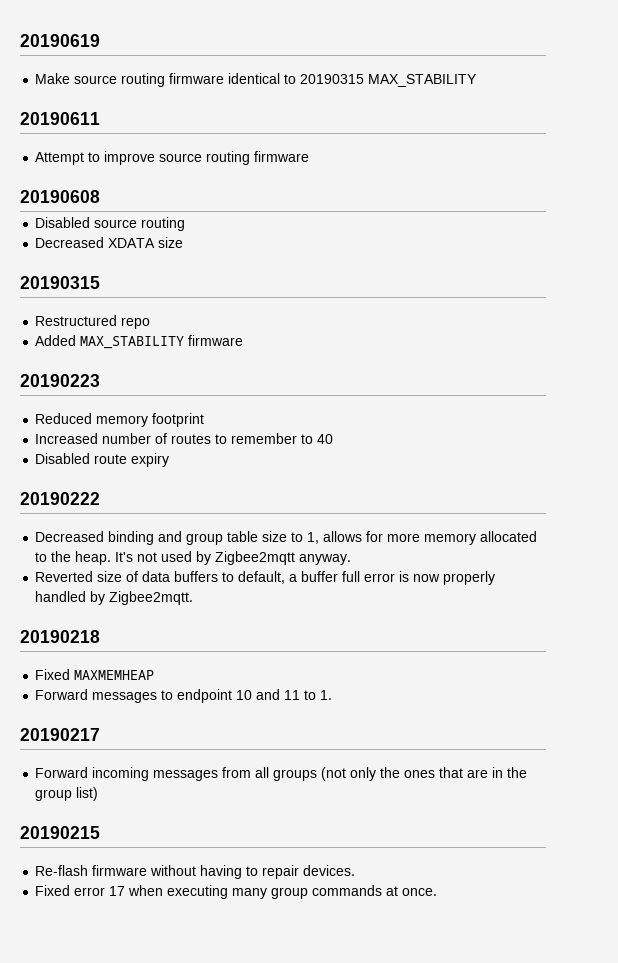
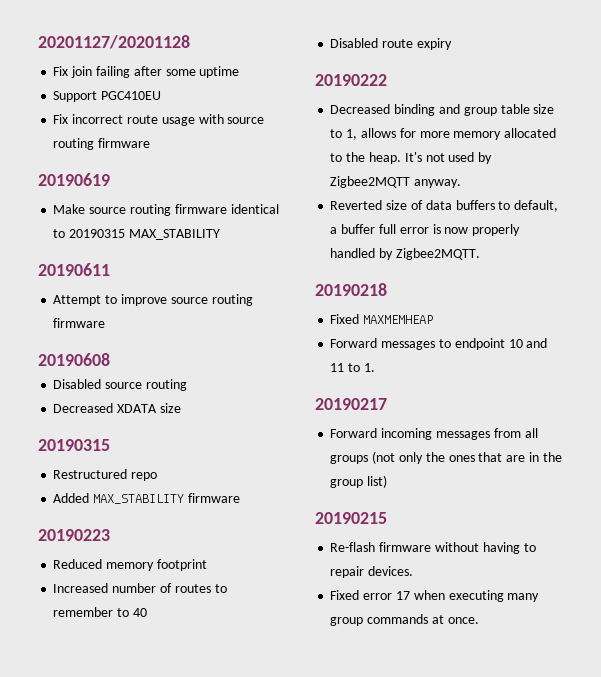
(20, 40) none -> [38,35,190,49] [53,66,240,78] [53,91,162,102] [53,114,265,126] [53,138,151,150] 20201127/20201128 // Fix join failing after some uptime // Support PGC410EU // Fix incorrect route usage with source routing firmware //
[215,551,296,565] Zigbee2mqtt -> [330,176,411,188] Zigbee2MQTT
[109,591,194,605] Zigbee2mqtt. -> [395,248,480,260] Zigbee2MQTT.

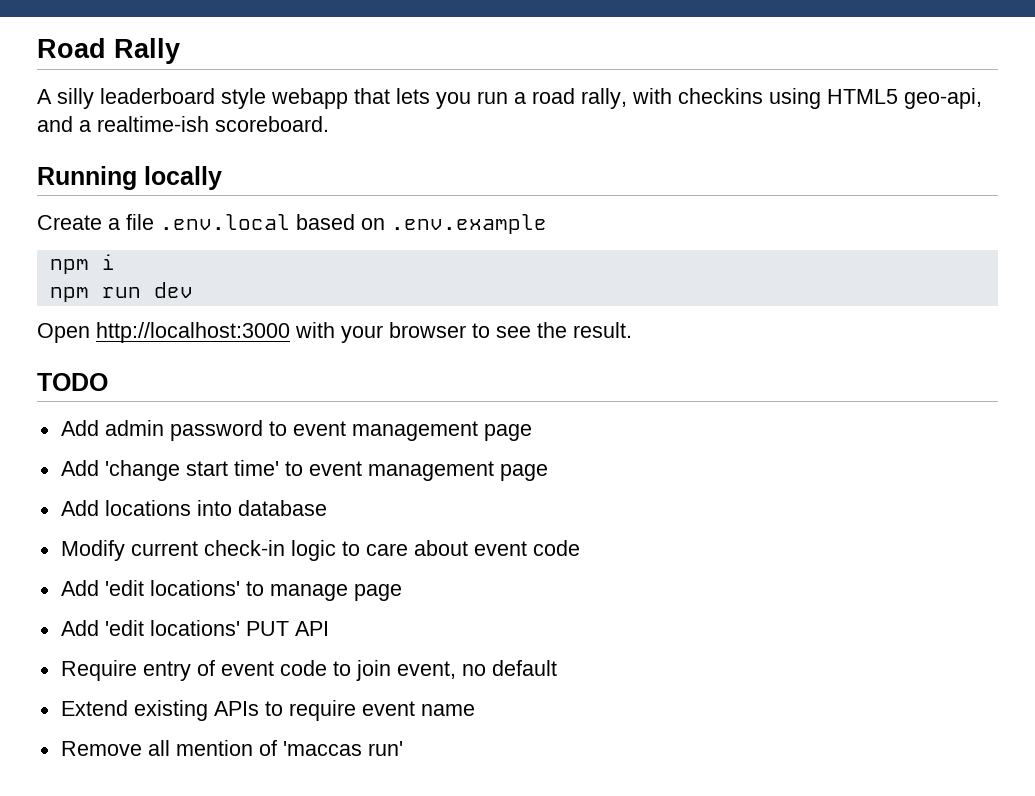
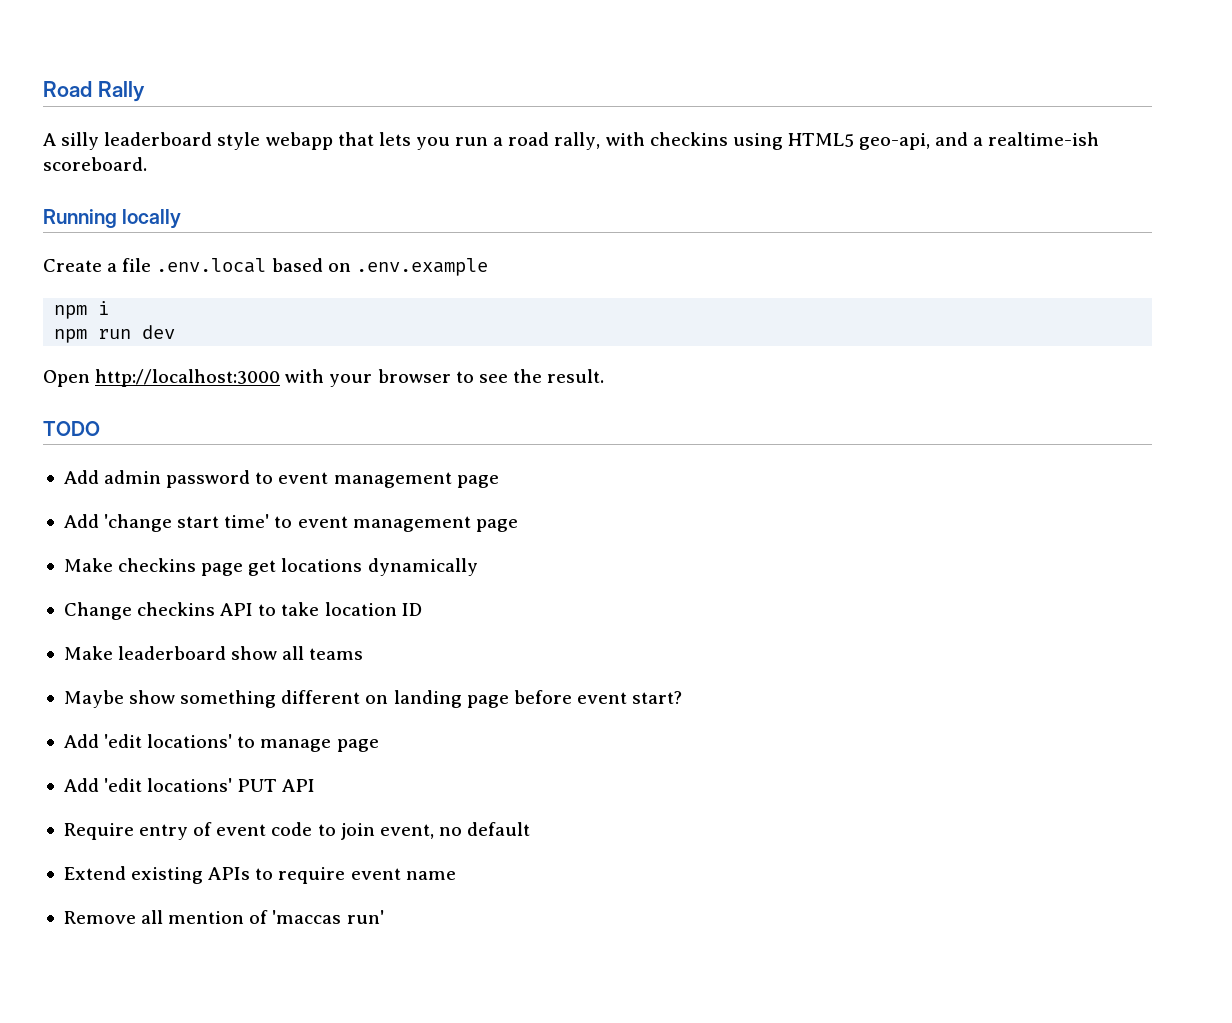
[60,500,327,516] [60,540,580,561] Add locations into database // Modify current check-in logic to care about event code -> [63,558,478,576] [63,602,422,620] [63,646,364,660] [63,690,683,708] Make checkins page get locations dynamically // Change checkins API to take location ID // Make leaderboard show all teams // Maybe show something different on landing page before event start?

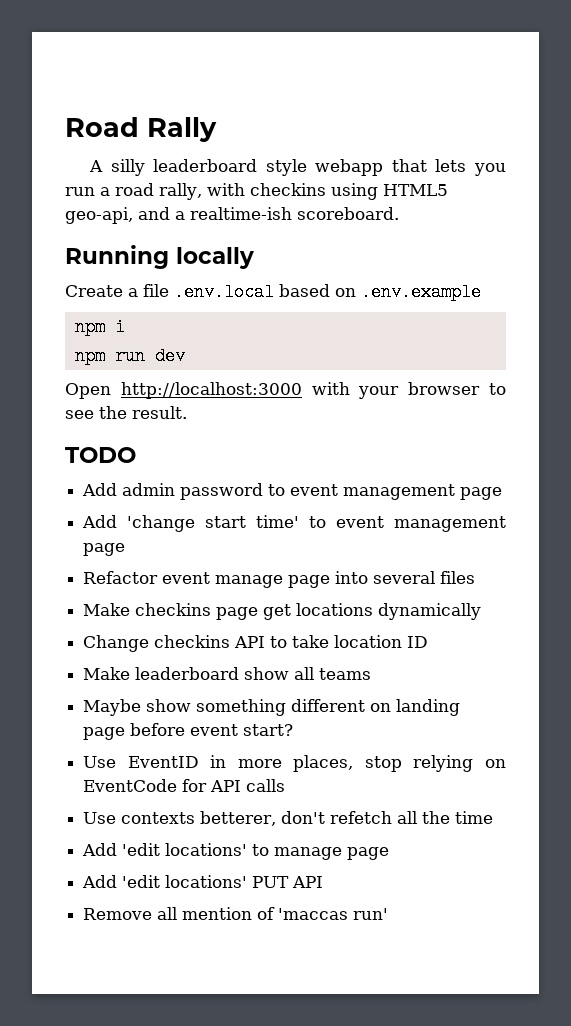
(518, 525) none -> [83,571,476,588] // Refactor event manage page into several files
(683, 697) none -> [83,755,507,772] [83,779,286,792] [83,811,494,826] // Use EventID in more places, stop relying on EventCode for API calls // Use contexts betterer, don't refetch all the time
[63,822,531,840] [63,866,456,884] // Require entry of event code to join event, no default // Extend existing APIs to require event name -> (324, 882) none

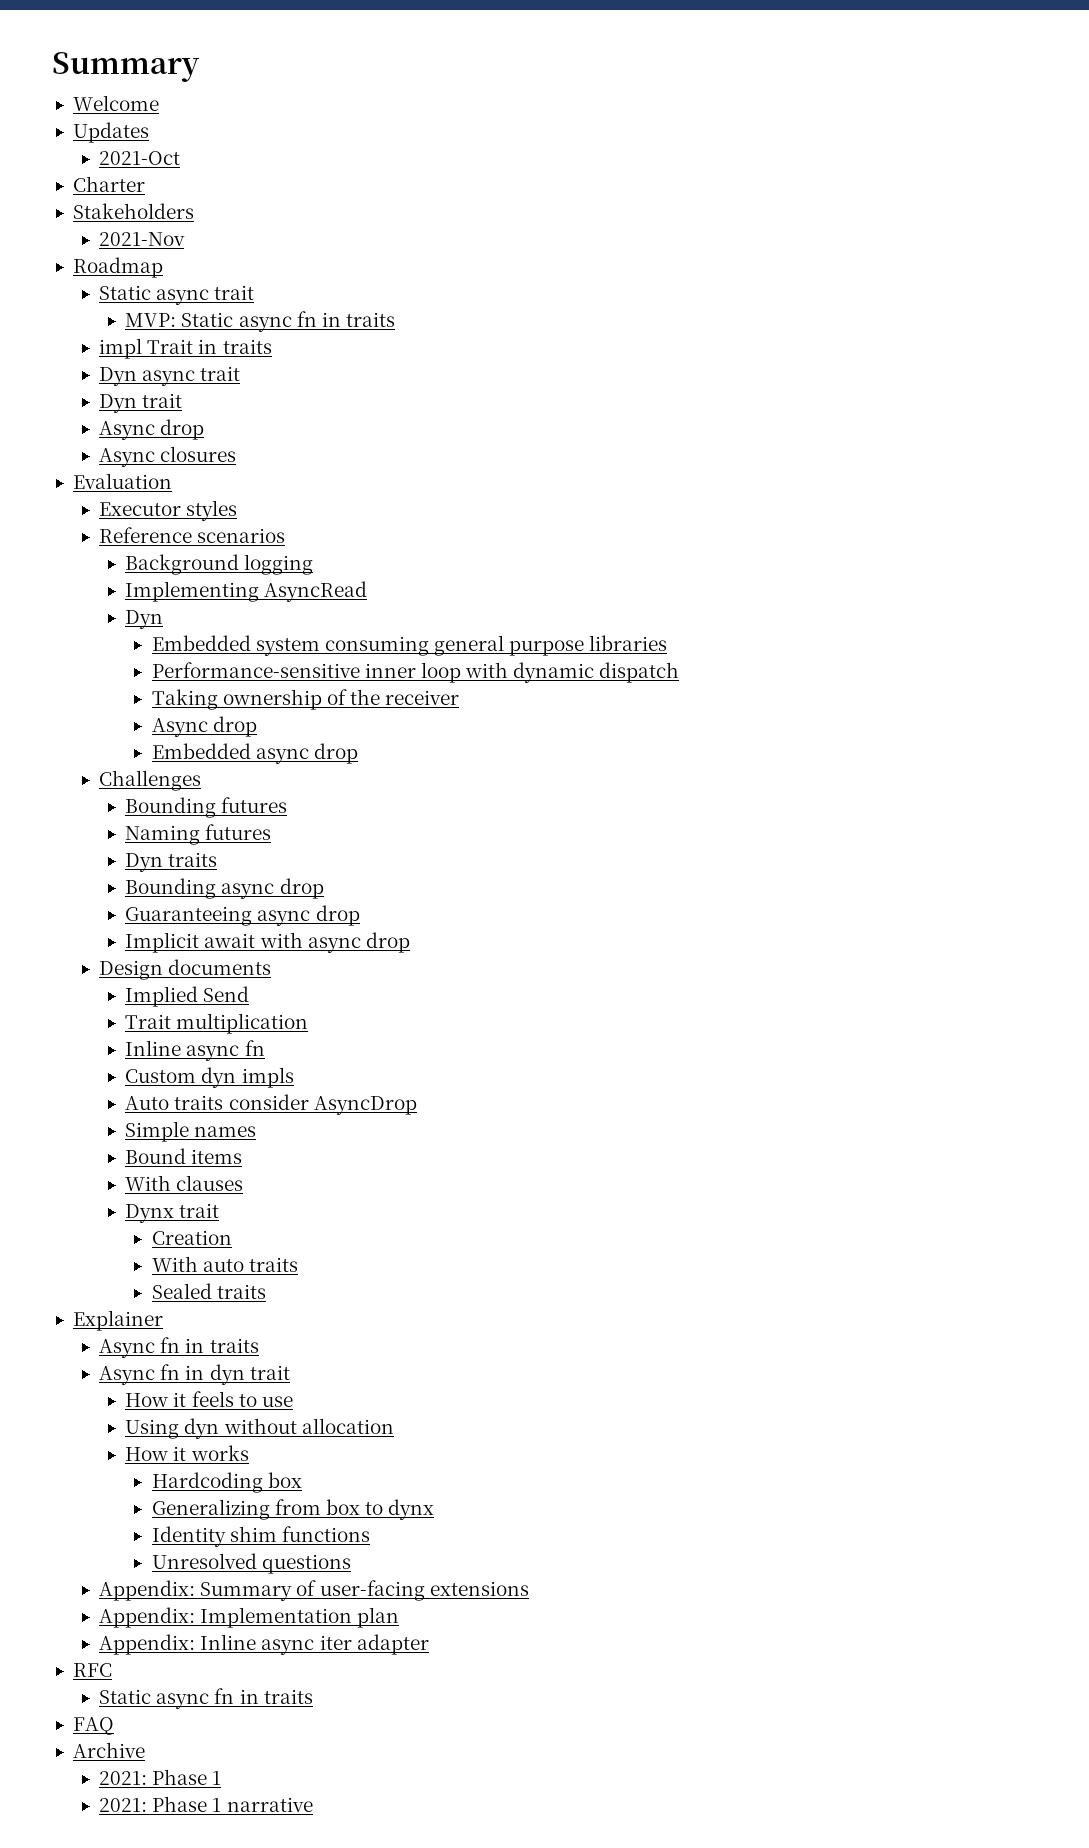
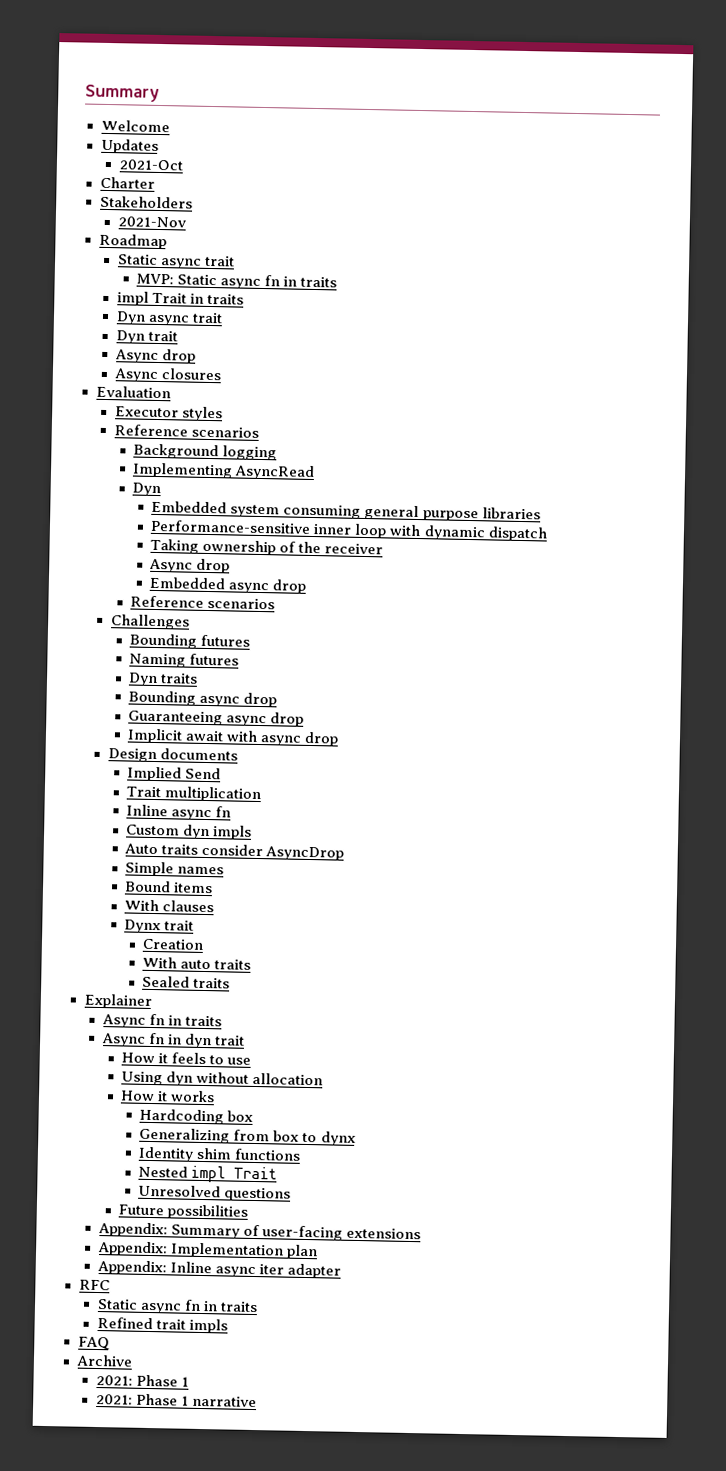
(358, 753) none -> [130,595,276,610] // Reference scenarios
(370, 1534) none -> [138,1165,278,1183] // Nested impl Trait
(351, 1564) none -> [118,1204,249,1220] // Future possibilities
(313, 1696) none -> [96,1316,228,1334] // Refined trait impls

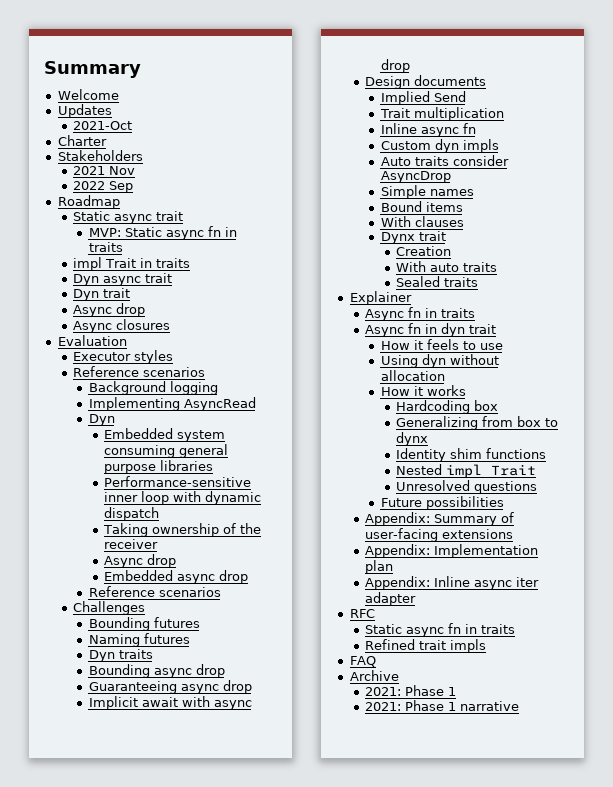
[117,216,187,228] 2021-Nov -> [73,166,136,175] [73,181,134,193] 2021 Nov // 2022 Sep

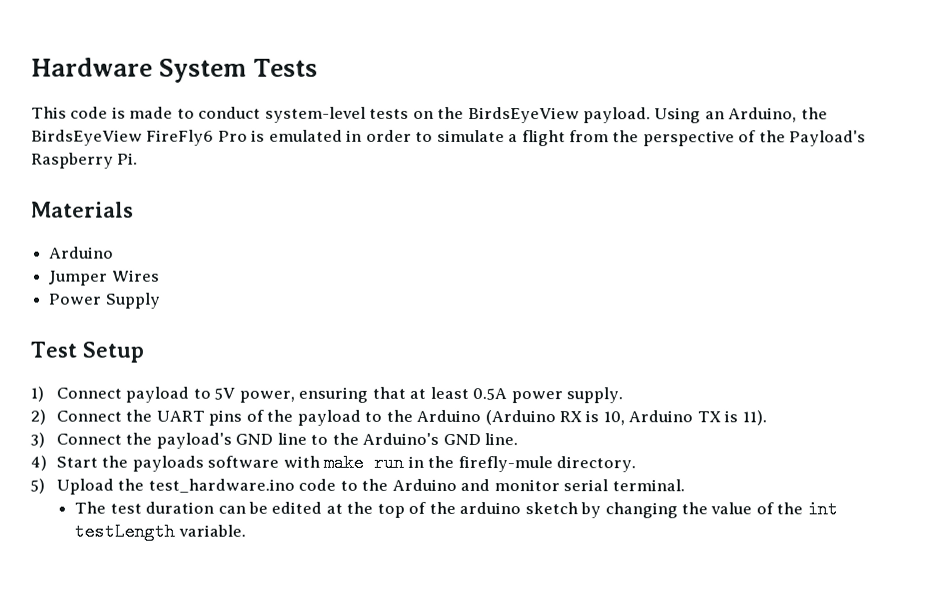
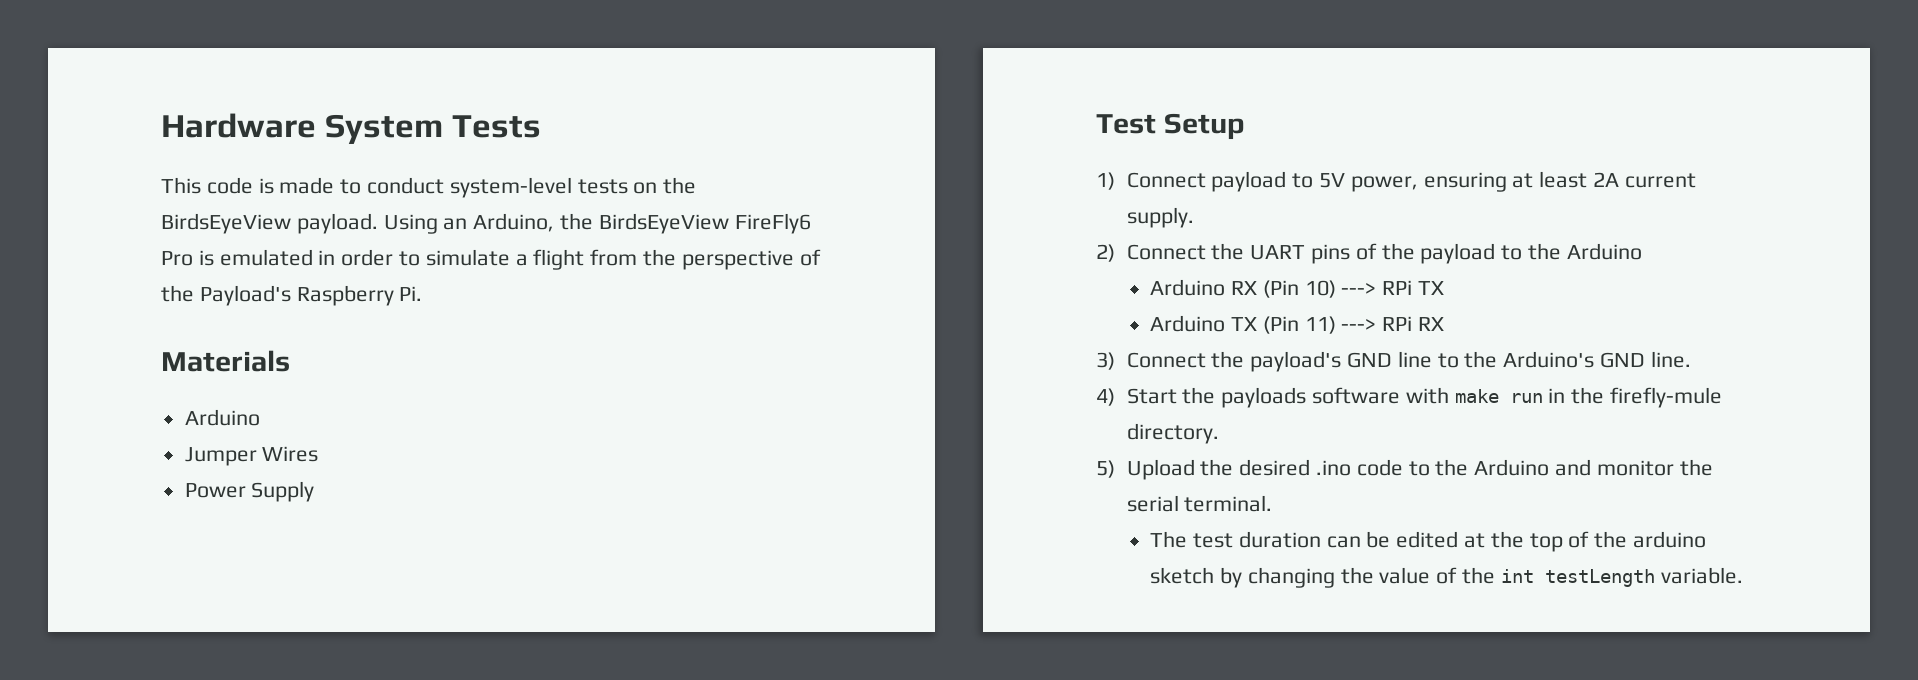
[371,386,406,399] that -> (1507, 182) none
[472,388,563,404] 0.5A power -> [1593,172,1696,188] 2A current
[484,410,767,426] (Arduino RX is 10, Arduino TX is 11). -> [1150,279,1445,298] [1150,315,1445,334] // Arduino RX (Pin 10) ---> RPi TX // Arduino TX (Pin 11) ---> RPi RX
[147,478,295,493] test_hardware.ino -> [1239,459,1351,476] desired .ino
(560, 485) none -> [1679,459,1713,476] the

TO-DO ITEM – Produce the lines from the first line of the entries through the line that contains "[109,591,194,605] Zigbee2mqtt. ->", exactly, leaving the pictures behind.

FINISHED TASK –
(20, 40) none -> [38,35,190,49] [53,66,240,78] [53,91,162,102] [53,114,265,126] [53,138,151,150] 20201127/20201128 // Fix join failing after some uptime // Support PGC410EU // Fix incorrect route usage with source routing firmware //
[215,551,296,565] Zigbee2mqtt -> [330,176,411,188] Zigbee2MQTT
[109,591,194,605] Zigbee2mqtt. -> [395,248,480,260] Zigbee2MQTT.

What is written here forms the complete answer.